REQUIRED ACTION 1 – Reproduce, word for word, the portion of the market commentary that opens with the words containing "Valuation: SOTP-based price" and closes with "Appendix, page 28).".
REQUIRED ACTION 2 – Carry on the market commentary about Barclays shares, starting right after its last line.

(TEXT PROVIDED begins)

Valuation: SOTP-based price target moves from 700p to 500p
We retain our Neutral rating. Although our SOTP analysis puts NEX’s intrinsic
fair value at 576p, we apply a 15% discount to reflect refinancing risk, leading to
our new 500p price target (see Appendix, page 28).
11:46AM
PM:
Back to Barc for a mo
PM:
Trading 2p higher at 100p exactly
NH:
shares have been all over the place this morning
NH:
stock got as high as 122.8p
NH:
as the market looked at this flurry of announcements and breathed a huge sigh of relief that fears of full nationalisation
NH:
or banks being forced to dump assets into a bad bank had not come true
NH:
but pretty quickly collapsed in a heap
NH:
as the market realised that Friday’s statement on profits
NH:
which was rushed out in blind panic
NH:
was not as good as it seemed on first glance
NH:
and traders came to the conclusion that the market will shun Barclays until it finally gives some greater transparency on its risky assets
PM:
now, just going back to Friday’s statement from Barc that profits would be ahead of expectations
PM:
what’s the analyst reaction to that??

(TEXT PROVIDED ends)
(RECORDS SHOWN begins)

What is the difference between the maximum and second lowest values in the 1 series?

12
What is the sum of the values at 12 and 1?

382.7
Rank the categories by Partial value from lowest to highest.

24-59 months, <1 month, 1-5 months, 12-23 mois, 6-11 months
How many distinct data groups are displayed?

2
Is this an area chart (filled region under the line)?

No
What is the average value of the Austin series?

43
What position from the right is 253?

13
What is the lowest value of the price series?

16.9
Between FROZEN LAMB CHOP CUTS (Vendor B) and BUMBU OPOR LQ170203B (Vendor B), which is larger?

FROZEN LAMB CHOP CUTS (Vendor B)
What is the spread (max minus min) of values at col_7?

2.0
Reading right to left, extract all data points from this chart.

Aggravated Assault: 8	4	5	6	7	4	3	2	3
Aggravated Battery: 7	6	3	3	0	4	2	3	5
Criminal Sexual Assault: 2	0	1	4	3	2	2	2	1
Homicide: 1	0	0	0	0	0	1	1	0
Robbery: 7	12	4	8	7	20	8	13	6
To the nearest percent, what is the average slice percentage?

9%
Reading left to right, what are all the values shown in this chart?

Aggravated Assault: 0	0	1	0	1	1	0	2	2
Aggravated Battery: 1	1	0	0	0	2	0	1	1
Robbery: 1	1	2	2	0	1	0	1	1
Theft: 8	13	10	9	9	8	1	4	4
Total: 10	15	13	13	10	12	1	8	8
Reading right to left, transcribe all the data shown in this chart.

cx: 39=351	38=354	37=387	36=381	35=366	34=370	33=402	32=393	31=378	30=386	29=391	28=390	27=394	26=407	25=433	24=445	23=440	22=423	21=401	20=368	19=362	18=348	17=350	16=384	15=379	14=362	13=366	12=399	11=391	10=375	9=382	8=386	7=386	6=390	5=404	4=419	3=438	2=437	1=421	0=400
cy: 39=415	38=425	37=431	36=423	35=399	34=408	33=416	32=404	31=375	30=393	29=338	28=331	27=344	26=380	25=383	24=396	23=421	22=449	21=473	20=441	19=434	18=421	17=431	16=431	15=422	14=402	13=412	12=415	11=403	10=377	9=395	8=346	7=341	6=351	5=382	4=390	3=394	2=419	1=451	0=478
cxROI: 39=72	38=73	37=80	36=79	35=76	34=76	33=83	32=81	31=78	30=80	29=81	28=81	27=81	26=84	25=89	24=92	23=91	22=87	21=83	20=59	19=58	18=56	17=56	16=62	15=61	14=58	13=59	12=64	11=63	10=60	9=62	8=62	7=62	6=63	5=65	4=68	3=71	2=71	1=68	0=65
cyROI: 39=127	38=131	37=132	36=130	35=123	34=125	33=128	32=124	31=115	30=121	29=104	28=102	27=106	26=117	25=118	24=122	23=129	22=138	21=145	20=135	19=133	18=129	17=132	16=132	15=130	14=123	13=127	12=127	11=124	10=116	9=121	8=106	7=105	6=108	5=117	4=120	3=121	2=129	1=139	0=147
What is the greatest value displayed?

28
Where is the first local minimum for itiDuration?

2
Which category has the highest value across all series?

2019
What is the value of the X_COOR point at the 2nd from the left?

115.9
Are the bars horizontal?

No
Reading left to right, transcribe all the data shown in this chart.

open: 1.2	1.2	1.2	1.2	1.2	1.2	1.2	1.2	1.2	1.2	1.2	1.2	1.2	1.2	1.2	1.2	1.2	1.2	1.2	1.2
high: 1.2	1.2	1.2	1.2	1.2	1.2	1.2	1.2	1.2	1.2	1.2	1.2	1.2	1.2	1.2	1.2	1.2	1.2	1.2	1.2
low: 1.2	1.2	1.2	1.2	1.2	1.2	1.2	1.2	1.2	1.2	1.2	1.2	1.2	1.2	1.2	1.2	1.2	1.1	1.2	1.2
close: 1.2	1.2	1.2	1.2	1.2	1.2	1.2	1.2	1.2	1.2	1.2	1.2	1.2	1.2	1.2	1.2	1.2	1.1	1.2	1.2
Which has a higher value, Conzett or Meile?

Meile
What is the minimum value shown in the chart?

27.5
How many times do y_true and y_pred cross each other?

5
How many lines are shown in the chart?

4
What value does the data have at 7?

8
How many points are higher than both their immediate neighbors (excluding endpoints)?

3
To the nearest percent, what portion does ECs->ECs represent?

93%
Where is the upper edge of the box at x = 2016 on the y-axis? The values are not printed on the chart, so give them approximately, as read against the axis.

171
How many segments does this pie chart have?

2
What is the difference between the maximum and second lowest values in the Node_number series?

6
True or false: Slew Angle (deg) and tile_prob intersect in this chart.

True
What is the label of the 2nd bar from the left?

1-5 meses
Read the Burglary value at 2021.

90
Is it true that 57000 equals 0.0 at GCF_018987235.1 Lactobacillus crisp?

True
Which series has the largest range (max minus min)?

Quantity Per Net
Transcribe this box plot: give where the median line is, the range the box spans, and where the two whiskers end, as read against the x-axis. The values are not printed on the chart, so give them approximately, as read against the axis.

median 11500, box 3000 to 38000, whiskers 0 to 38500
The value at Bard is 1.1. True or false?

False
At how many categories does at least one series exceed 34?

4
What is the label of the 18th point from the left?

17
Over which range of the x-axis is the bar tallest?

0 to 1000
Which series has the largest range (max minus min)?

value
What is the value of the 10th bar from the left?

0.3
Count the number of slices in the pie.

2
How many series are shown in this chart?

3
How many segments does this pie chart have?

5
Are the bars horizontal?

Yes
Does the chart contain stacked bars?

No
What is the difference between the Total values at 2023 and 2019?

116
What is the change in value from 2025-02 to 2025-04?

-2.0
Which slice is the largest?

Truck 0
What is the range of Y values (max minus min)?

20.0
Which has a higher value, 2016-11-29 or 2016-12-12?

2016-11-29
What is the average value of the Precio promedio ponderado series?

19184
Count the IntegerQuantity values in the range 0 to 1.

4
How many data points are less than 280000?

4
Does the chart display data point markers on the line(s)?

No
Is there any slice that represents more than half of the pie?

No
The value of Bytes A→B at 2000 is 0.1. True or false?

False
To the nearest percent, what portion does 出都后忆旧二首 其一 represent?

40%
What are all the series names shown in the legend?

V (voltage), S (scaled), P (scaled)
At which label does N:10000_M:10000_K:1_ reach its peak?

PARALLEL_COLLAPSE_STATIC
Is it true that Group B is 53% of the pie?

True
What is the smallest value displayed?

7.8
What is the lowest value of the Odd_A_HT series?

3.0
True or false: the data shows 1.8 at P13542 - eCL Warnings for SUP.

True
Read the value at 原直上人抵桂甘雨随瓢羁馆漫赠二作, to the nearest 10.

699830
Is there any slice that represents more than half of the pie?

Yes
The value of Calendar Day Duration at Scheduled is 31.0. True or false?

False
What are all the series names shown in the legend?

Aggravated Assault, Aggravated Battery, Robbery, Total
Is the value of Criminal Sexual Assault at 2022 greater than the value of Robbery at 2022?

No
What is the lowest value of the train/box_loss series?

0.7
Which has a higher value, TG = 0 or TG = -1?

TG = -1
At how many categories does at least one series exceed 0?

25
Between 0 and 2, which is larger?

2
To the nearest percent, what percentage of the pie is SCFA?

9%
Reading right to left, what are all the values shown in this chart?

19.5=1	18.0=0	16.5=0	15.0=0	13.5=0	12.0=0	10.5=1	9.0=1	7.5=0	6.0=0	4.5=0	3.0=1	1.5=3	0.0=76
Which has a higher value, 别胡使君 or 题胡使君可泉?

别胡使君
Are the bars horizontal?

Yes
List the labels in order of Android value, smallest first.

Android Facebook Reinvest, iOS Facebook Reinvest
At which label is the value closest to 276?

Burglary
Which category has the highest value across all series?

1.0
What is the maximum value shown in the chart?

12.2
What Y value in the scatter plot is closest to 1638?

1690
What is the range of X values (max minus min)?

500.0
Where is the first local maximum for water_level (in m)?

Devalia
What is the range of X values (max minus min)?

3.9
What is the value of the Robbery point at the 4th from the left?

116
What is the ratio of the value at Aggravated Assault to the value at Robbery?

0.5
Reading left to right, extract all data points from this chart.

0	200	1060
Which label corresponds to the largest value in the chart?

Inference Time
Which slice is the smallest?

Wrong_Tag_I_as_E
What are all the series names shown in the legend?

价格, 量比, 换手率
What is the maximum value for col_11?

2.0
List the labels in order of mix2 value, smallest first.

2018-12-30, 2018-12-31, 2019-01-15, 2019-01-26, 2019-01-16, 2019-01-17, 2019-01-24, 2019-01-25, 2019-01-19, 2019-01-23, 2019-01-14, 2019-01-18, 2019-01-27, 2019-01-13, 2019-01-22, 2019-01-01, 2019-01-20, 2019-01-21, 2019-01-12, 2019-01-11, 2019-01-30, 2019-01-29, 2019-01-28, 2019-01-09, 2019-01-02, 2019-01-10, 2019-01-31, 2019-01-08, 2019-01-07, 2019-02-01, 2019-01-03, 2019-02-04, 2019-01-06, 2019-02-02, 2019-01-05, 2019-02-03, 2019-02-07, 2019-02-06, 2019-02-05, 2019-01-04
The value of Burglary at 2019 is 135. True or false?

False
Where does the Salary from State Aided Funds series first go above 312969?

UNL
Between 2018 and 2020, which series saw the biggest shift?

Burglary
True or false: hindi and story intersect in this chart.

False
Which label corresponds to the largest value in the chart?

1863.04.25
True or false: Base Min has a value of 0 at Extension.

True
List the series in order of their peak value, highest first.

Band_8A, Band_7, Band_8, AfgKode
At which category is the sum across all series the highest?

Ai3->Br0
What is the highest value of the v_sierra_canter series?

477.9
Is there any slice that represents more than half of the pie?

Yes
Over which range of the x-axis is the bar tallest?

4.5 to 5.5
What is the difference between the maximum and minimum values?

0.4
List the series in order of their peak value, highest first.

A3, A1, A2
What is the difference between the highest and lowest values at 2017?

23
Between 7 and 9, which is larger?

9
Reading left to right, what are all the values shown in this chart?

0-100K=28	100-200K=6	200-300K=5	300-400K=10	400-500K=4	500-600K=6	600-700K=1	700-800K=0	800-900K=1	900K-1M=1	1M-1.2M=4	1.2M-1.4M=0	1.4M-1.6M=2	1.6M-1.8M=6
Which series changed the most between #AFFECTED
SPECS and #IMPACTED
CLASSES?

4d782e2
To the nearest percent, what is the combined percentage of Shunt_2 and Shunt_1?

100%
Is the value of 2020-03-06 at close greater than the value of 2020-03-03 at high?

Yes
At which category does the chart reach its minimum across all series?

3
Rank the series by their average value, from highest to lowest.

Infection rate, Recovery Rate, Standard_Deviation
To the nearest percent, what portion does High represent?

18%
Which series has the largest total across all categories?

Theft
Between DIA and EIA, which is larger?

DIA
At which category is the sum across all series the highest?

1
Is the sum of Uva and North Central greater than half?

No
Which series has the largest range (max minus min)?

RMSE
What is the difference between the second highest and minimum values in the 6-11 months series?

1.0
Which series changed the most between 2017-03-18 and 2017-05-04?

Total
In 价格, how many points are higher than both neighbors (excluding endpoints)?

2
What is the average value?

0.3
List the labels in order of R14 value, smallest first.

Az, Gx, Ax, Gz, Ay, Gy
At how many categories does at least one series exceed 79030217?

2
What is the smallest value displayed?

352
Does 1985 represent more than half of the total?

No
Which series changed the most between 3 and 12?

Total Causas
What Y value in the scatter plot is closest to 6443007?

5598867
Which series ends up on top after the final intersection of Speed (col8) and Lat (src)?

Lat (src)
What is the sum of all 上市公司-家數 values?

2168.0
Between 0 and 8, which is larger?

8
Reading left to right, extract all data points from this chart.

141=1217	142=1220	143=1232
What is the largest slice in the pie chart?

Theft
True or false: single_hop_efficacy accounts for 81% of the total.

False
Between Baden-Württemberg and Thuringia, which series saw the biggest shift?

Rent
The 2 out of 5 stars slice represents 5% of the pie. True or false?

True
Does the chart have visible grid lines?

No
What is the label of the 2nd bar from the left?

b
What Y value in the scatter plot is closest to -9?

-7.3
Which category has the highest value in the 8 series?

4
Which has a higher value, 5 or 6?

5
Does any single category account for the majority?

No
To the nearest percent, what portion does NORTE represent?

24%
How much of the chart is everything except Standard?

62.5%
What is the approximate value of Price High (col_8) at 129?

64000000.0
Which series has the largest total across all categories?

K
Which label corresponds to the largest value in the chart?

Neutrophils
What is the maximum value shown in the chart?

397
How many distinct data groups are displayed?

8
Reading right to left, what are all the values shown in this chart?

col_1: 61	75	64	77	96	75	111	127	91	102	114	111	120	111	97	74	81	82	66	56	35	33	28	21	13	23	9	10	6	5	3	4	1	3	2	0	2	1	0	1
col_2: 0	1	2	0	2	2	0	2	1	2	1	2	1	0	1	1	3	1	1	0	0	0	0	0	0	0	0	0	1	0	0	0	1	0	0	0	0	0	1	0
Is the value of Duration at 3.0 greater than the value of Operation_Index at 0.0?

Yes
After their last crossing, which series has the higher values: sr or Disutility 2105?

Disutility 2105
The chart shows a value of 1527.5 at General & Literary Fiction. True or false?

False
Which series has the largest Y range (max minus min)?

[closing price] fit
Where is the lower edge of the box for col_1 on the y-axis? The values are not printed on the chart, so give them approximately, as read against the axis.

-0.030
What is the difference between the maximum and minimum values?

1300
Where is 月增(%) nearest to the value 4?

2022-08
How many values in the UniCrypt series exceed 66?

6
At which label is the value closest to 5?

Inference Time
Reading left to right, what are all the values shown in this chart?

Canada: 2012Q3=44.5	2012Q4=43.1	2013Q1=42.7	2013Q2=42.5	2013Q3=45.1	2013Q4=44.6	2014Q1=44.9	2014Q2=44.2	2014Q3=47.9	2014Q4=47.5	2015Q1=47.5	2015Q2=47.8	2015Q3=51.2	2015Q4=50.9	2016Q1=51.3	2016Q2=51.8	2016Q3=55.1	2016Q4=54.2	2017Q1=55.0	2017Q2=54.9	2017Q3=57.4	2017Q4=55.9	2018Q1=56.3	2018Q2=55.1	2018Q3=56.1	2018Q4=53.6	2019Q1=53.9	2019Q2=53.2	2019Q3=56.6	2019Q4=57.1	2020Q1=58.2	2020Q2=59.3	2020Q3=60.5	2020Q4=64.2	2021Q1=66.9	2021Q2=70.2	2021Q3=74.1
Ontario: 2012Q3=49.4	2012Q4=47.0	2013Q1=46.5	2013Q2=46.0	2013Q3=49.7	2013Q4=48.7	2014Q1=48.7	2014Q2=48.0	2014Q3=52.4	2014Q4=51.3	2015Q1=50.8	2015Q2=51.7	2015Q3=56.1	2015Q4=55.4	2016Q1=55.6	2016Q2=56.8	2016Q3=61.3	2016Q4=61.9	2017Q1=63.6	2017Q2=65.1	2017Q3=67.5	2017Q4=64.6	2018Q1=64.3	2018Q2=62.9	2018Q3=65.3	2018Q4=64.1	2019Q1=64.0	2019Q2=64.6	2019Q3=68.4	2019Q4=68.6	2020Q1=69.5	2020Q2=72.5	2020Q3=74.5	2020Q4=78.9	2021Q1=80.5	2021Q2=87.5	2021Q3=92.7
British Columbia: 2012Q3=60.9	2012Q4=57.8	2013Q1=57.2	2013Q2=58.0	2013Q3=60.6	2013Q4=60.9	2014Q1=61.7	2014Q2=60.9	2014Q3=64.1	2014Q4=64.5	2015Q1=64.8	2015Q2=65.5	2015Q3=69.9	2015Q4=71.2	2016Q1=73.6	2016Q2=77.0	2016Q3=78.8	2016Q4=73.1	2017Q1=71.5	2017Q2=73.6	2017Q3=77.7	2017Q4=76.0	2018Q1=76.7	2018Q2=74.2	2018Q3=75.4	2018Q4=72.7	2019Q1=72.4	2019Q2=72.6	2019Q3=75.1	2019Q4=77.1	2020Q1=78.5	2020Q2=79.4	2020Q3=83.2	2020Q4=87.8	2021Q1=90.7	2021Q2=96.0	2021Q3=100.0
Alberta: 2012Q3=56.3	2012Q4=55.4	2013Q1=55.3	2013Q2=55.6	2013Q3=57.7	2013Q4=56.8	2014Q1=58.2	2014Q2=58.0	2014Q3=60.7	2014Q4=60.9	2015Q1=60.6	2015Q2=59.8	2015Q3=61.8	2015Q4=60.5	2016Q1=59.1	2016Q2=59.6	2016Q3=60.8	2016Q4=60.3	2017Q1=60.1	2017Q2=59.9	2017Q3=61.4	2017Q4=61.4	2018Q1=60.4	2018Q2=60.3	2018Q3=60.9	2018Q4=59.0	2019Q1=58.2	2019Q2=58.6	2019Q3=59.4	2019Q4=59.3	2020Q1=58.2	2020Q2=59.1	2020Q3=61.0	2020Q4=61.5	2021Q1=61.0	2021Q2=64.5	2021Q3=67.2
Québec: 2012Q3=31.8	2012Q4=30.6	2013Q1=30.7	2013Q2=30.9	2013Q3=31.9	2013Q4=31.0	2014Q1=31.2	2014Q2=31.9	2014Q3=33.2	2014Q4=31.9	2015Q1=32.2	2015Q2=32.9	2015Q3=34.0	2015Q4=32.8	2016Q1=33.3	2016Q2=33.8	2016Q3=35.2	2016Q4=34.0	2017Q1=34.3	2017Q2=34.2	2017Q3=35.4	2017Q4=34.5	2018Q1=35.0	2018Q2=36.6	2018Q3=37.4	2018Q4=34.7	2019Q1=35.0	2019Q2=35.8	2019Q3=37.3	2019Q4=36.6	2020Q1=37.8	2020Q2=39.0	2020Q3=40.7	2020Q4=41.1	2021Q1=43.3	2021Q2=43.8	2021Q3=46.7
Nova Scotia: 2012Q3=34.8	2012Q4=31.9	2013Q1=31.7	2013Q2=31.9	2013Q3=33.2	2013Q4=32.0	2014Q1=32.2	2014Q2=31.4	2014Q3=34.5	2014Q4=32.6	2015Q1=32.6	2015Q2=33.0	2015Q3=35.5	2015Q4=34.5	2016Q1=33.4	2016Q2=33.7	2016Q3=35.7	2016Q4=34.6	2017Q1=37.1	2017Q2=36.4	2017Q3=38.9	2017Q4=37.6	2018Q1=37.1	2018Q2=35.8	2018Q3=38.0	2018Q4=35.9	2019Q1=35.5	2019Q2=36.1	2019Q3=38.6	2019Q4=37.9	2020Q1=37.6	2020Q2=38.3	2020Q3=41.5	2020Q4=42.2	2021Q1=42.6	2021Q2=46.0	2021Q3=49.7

(RECORDS SHOWN ends)

WRITTEN RESPONSE 1 –
Valuation: SOTP-based price target moves from 700p to 500p
We retain our Neutral rating. Although our SOTP analysis puts NEX’s intrinsic
fair value at 576p, we apply a 15% discount to reflect refinancing risk, leading to
our new 500p price target (see Appendix, page 28).

WRITTEN RESPONSE 2 –
NH:
well, no one’s impressed
NH:
here’s Merrill Lynch
NH:
Much higher RWA growth than expected
NH:
On Friday evening, Barclays responded to the 25% drop in its share price by
issuing a statement saying that a) PBT should be ‘well ahead’ of consensus of
£5.3bn (ML(e) £4.6bn) and b) the core tier 1 ratio (on the co. basis) will be ~6.5%.
We were surprised that the strong profit performance has not translated into
better capital ratios. Barclays has produced 2H08 PBT of >£2.5bn, but seen
110bps of core tier 1 ratio deterioration. We think the primary cause of this was
faster RWA growth than expected: assuming a profit of £5.8bn for the year would
imply RWAs of ~£445bn, versus £353bn at 1H08 and ML(e) £387bn at year end.
We believe this was due to a combination of currency moves (RWAs in USD and
EUR) and Basel 2 procyclicality.
NH:
6.2% core tier 1 ratio might cause concern
NH:
Barclays’ expected core tier 1 ratio of ~6.5%, includes ~30bps of regulatory
deductions, which we prefer to ignore, giving a year end core tier 1 ratio of ~6.2%
on our basis. Given the capital position of European peer group banks (sector
average 7.2%), we think that Barclays’ relative position looks less comfortable
than before this announcement. In addition, any further GBP weakness could
cause capital ratios to suffer further, owing to the lack of hedging in the capital
base.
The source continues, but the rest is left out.